How many lines in the records below include "redirect"? Answer with the number only.

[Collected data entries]
··········
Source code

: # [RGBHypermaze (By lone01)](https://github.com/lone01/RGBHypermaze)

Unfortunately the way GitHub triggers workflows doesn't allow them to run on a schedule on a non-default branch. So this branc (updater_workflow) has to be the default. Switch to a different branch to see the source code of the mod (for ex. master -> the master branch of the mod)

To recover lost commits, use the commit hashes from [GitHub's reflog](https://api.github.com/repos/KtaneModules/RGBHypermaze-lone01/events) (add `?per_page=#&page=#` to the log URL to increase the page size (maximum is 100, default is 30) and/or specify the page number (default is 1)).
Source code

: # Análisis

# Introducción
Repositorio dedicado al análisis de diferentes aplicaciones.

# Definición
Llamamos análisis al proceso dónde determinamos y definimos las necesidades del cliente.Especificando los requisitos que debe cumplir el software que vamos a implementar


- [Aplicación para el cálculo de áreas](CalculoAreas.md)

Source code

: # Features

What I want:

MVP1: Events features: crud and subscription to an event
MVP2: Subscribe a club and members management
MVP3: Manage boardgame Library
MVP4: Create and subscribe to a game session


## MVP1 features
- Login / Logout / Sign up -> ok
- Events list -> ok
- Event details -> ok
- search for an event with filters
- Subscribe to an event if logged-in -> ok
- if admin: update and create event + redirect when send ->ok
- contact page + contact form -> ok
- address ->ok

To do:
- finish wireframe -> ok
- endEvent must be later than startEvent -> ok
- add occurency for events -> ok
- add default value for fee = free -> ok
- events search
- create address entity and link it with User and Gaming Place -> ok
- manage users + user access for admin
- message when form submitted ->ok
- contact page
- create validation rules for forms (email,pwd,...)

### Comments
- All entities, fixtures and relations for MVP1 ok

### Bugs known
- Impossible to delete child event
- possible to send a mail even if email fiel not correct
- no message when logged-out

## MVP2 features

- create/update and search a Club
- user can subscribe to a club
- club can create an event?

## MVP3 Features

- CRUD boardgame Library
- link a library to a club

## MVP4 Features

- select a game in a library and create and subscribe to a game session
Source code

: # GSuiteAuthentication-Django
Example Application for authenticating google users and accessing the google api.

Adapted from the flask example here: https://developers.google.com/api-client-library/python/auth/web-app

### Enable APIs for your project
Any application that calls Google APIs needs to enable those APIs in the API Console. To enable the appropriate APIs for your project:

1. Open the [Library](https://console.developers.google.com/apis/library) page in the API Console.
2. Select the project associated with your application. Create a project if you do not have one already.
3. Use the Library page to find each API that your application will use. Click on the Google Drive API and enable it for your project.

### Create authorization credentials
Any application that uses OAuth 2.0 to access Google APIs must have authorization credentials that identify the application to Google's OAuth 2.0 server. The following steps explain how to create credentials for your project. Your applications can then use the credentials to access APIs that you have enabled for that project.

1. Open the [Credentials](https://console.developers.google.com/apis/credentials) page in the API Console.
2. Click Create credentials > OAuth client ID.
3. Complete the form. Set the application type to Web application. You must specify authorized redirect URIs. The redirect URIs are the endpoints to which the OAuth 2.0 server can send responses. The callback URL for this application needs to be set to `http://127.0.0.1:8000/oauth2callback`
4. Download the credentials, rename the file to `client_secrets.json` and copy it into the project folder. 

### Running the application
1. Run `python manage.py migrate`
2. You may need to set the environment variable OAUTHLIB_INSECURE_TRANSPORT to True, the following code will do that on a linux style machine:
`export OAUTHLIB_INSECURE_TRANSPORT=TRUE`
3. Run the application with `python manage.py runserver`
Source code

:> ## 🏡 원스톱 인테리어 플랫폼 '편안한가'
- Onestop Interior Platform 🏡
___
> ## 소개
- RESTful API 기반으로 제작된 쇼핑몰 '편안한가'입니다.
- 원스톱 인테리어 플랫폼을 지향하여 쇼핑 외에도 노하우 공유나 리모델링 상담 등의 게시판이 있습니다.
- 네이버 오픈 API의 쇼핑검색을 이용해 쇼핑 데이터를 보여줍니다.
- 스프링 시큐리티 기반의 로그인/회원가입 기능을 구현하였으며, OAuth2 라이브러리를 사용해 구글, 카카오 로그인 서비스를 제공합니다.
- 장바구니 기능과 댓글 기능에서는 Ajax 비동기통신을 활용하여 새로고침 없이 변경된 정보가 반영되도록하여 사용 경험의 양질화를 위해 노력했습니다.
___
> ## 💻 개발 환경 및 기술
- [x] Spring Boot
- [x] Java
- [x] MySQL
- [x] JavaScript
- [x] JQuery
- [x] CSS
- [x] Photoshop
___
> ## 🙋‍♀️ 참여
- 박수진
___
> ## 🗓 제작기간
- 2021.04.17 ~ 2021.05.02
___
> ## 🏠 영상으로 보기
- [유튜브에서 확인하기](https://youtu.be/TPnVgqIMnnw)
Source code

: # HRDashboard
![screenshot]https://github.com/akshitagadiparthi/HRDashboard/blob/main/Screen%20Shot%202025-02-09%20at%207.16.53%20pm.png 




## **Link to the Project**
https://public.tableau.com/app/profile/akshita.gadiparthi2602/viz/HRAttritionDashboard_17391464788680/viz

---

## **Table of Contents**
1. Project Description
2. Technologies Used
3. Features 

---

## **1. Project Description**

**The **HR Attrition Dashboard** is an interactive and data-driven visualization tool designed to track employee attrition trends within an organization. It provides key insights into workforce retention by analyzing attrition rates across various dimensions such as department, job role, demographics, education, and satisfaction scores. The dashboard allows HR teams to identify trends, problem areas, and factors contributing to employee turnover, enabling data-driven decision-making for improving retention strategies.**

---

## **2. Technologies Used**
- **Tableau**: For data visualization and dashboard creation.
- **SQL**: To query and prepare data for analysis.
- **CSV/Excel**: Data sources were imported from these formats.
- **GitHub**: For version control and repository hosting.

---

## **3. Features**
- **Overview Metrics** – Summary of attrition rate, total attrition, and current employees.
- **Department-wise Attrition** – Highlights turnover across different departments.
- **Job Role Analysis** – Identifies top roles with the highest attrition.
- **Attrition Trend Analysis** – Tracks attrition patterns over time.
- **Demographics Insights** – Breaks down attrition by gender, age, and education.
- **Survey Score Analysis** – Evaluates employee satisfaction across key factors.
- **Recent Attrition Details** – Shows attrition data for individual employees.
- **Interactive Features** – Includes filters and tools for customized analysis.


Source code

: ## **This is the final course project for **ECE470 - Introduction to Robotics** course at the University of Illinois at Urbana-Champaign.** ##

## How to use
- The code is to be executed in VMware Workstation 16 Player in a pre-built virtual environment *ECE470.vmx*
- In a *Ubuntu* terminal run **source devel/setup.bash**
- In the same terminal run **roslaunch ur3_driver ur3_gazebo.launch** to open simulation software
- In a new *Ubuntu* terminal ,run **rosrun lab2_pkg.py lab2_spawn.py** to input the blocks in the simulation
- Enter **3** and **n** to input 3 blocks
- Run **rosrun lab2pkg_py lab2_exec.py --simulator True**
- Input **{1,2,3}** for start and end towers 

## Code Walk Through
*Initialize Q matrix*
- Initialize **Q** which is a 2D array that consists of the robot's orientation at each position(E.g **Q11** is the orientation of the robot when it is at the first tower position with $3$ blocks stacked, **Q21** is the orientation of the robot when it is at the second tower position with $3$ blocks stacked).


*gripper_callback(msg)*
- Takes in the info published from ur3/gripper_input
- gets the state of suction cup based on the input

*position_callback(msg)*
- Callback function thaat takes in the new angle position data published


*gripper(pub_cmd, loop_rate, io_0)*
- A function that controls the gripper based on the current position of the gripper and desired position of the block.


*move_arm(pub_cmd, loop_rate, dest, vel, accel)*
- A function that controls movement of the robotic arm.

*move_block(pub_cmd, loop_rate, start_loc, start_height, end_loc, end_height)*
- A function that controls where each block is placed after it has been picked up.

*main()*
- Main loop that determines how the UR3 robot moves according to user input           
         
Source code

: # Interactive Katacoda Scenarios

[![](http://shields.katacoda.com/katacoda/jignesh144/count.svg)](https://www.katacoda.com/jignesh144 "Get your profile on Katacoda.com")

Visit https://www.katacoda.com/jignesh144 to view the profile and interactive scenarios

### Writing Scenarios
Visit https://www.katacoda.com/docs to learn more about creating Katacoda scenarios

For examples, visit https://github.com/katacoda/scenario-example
··········
== Output for this task ==
2